# hot and spicy jerky rub



## bigbuck (Nov 6, 2013)

hello all, has anyone ever tried uncle mikes hot and spicy beef jerky from walnut creek ohio? well I think the recipe was buried in a volcano or something lol,i am looking for a recipe for hot and spicy jerky close to uncle mikes or any others for that matter,also getting ready to butcher a hog and looking for hot Italian sausage recipe,thanks


----------



## woodcutter (Nov 7, 2013)

Here is a recipe from Nepas, You can tinker around with the cayenne.

Easy Ground Meat  Jerky -Nepas

5 lbs xtra lean GB 90/10

3 T non iodized salt

1 level t cure 1

1 T garlic powder

1 T onion powder

2 t cayenne

2 t black pepper

2 t curry powder

1/2 cup non fat powder milk (used as a binder and flavor but not needed if you dont want)

1-2 T cold water

Mix in with meat.

For a better marrried flavor put mix in plastic bowl, cover and fridge overnight. Extrude with jerky gun onto racks, smoke or dehydrate.

I like to dehydrate GB jerky. If you do this and want smoke just add 1 t real liquid smoke.


----------



## bigbuck (Dec 7, 2016)

​woodcutter, ever try that with whole muscle meat?


----------



## BGKYSmoker (Dec 7, 2016)

bigbuck said:


> ​woodcutter, ever try that with whole muscle meat?


Yes you can use it with whole muscle strips.

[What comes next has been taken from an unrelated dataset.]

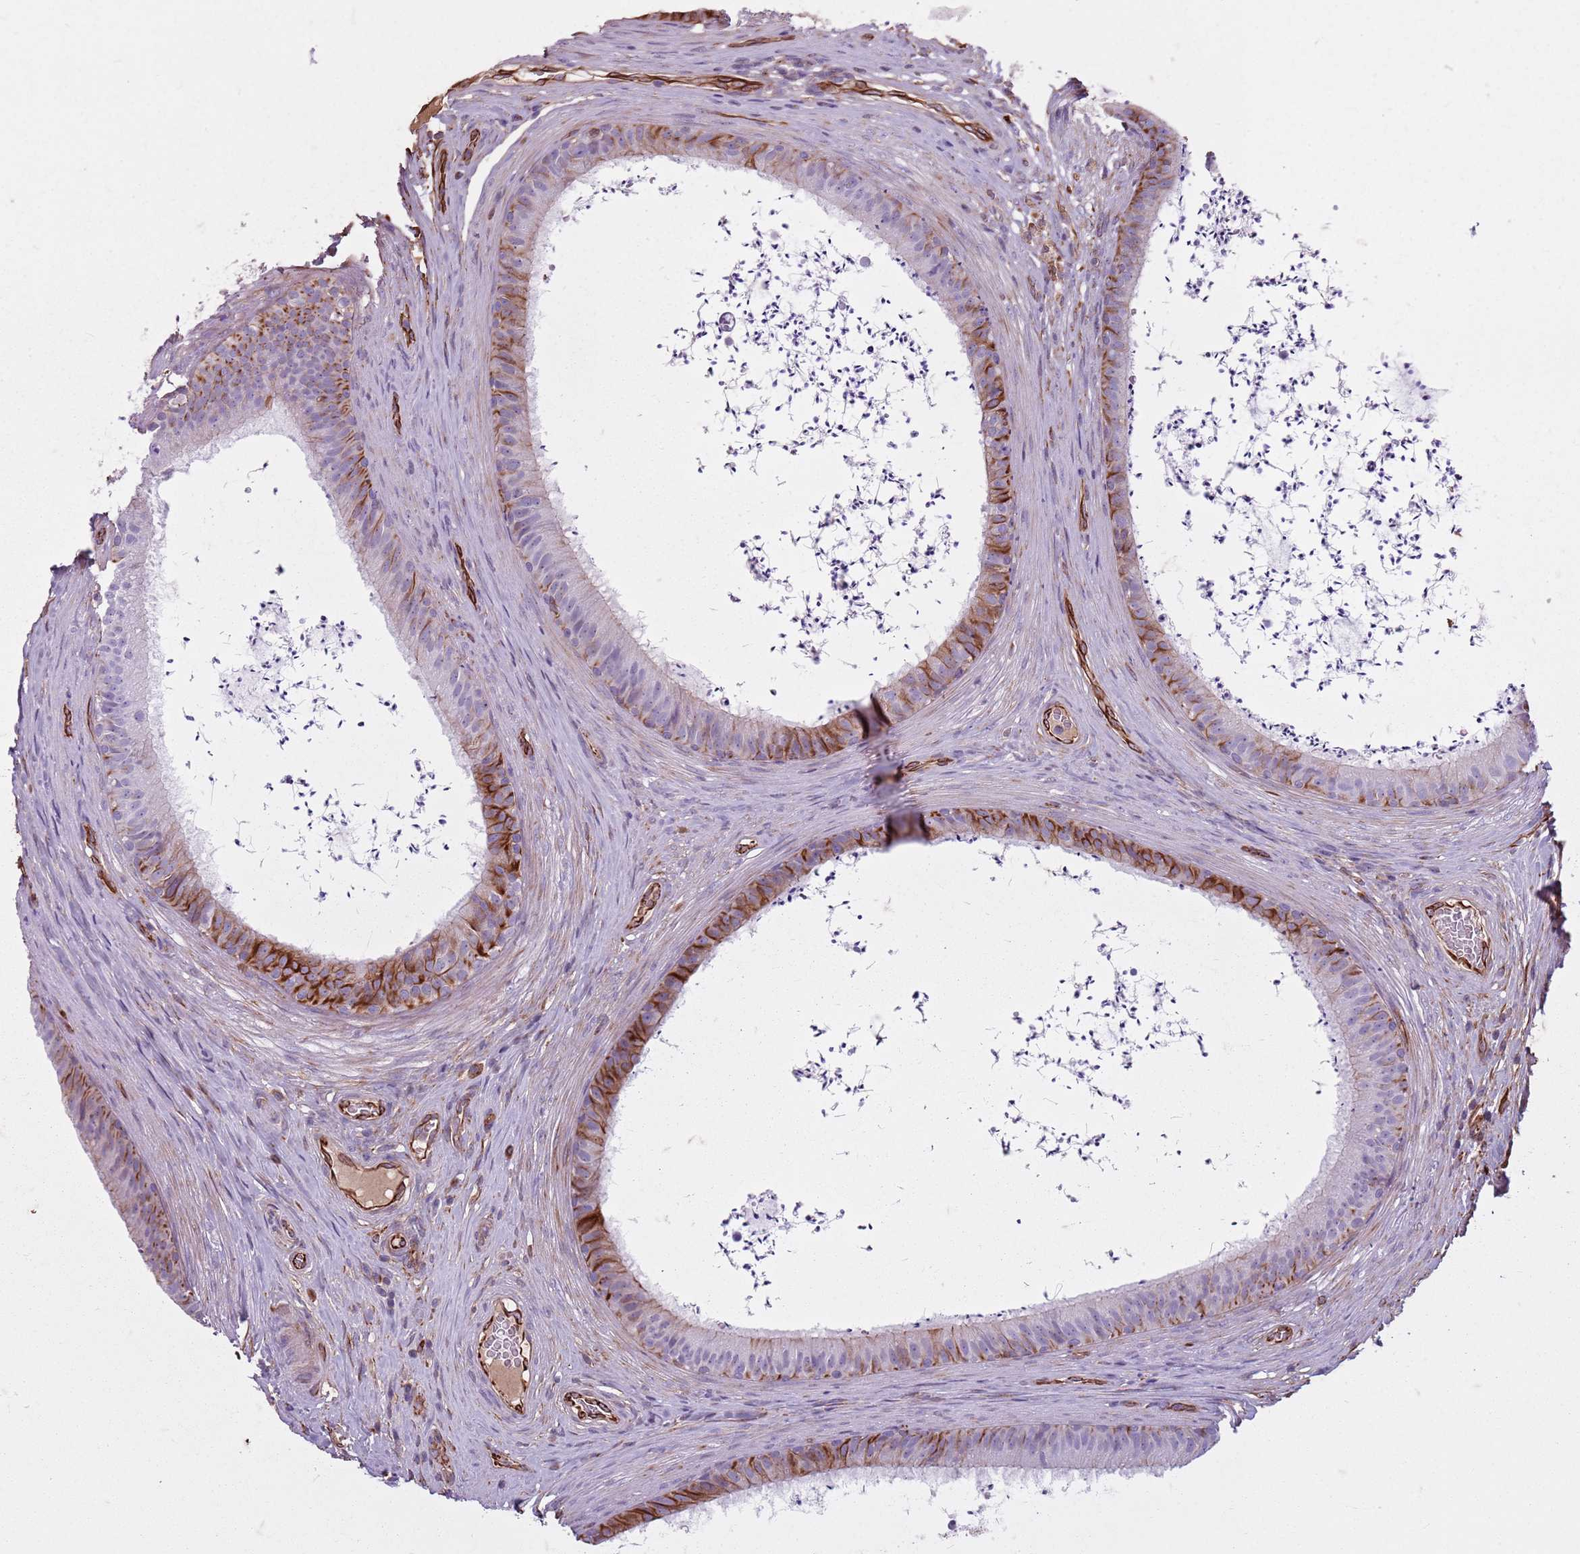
{"staining": {"intensity": "moderate", "quantity": "25%-75%", "location": "cytoplasmic/membranous"}, "tissue": "epididymis", "cell_type": "Glandular cells", "image_type": "normal", "snomed": [{"axis": "morphology", "description": "Normal tissue, NOS"}, {"axis": "topography", "description": "Testis"}, {"axis": "topography", "description": "Epididymis"}], "caption": "Immunohistochemistry (IHC) (DAB (3,3'-diaminobenzidine)) staining of benign epididymis displays moderate cytoplasmic/membranous protein expression in approximately 25%-75% of glandular cells. The staining was performed using DAB (3,3'-diaminobenzidine), with brown indicating positive protein expression. Nuclei are stained blue with hematoxylin.", "gene": "TAS2R38", "patient": {"sex": "male", "age": 41}}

You may have to adjust the ingredients for the strips.


----------



## bigbuck (Feb 8, 2017)

ready give this a try, I just bought a whole beef from a farmer that was not my usual supplier of beef, he raised grass fed all organic beef and to be quite honest its way to lean for me and just does not taste good at all so I am stuck with a s#$%t load of burger that we don't really eat so why not make jerky right?? I had to fry burgers with a bit of bacon drippings!!


----------